Personal information
- Full name: Alan Dennis Marley
- Date of birth: 8 March 1951
- Place of birth: Dover, Kent, England
- Date of death: 16 December 2025 (aged 74)
- Place of death: Brisbane, Queensland, Australia
- Position: Forward

Senior career*
- Years: Team / Apps / (Gls)
- New Brighton
- Arsenal Apprentice
- Crewe Alexandra
- Dover Athletic
- New Brighton
- Christchurch United
- 1978: Brisbane City / 20 / (6)
- St George-Souths
- Dover Athletic

International career
- 1972–1973: New Zealand / 12 / (3)

Medal record
Men's association football
Representing New Zealand
OFC Nations Cup
| Winner | 1973 New Zealand |  |

= Alan Marley =

New Zealand footballer (1951–2025)

Alan Dennis Marley (8 March 1951 – 16 December 2025) was an association football player who played as a forward.
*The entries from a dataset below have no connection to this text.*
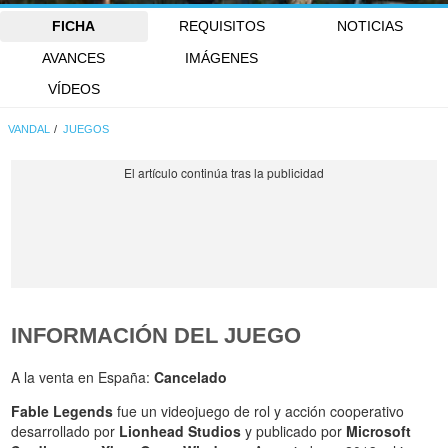
FICHA
REQUISITOS
NOTICIAS
AVANCES
IMÁGENES
VÍDEOS
VANDAL
JUEGOS
INFORMACIÓN DEL JUEGO
A la venta en España:
Cancelado
Fable Legends
fue un videojuego de rol y acción cooperativo
desarrollado por
Lionhead Studios
y publicado por
Microsoft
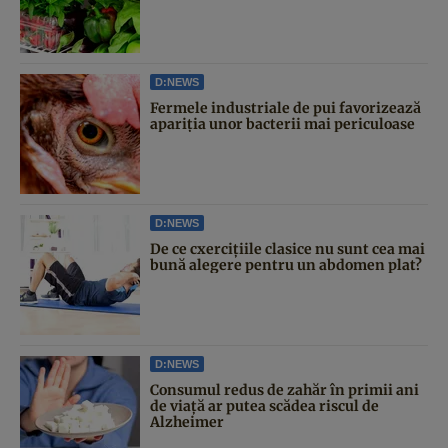
D:NEWS
Fermele industriale de pui favorizează
apariția unor bacterii mai periculoase
D:NEWS
De ce cxercițiile clasice nu sunt cea mai
bună alegere pentru un abdomen plat?
D:NEWS
Consumul redus de zahăr în primii ani
de viață ar putea scădea riscul de
Alzheimer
Born in England, he represented New Zealand.

==Career==
Marley made his full All Whites debut in a 4–1 win over New Caledonia on 17 September 1972 and ended his international playing career with 12 A-international caps and 3 goals to his credit, his final cap in a 2–0 loss to Iraq on 13 March 1973. Marley only missed one A-international game between debut and his last selection and scored in three successive games in a four-day period in February 1973. Marley finished his playing days with the successful Brisbane Premier League side North Star FC. Before a falling-out with the North Star coach saw him sign for Mt.Gravatt Hawks, which was coached by Marley's former Qld State teammate Ian Steele for the remainder of the 1986 season.

==Style of play==
Marley was an inside forward.

==Death==
On 16 December 2025, Marley died in Brisbane, Queensland, Australia following a lengthy illness. He was 74.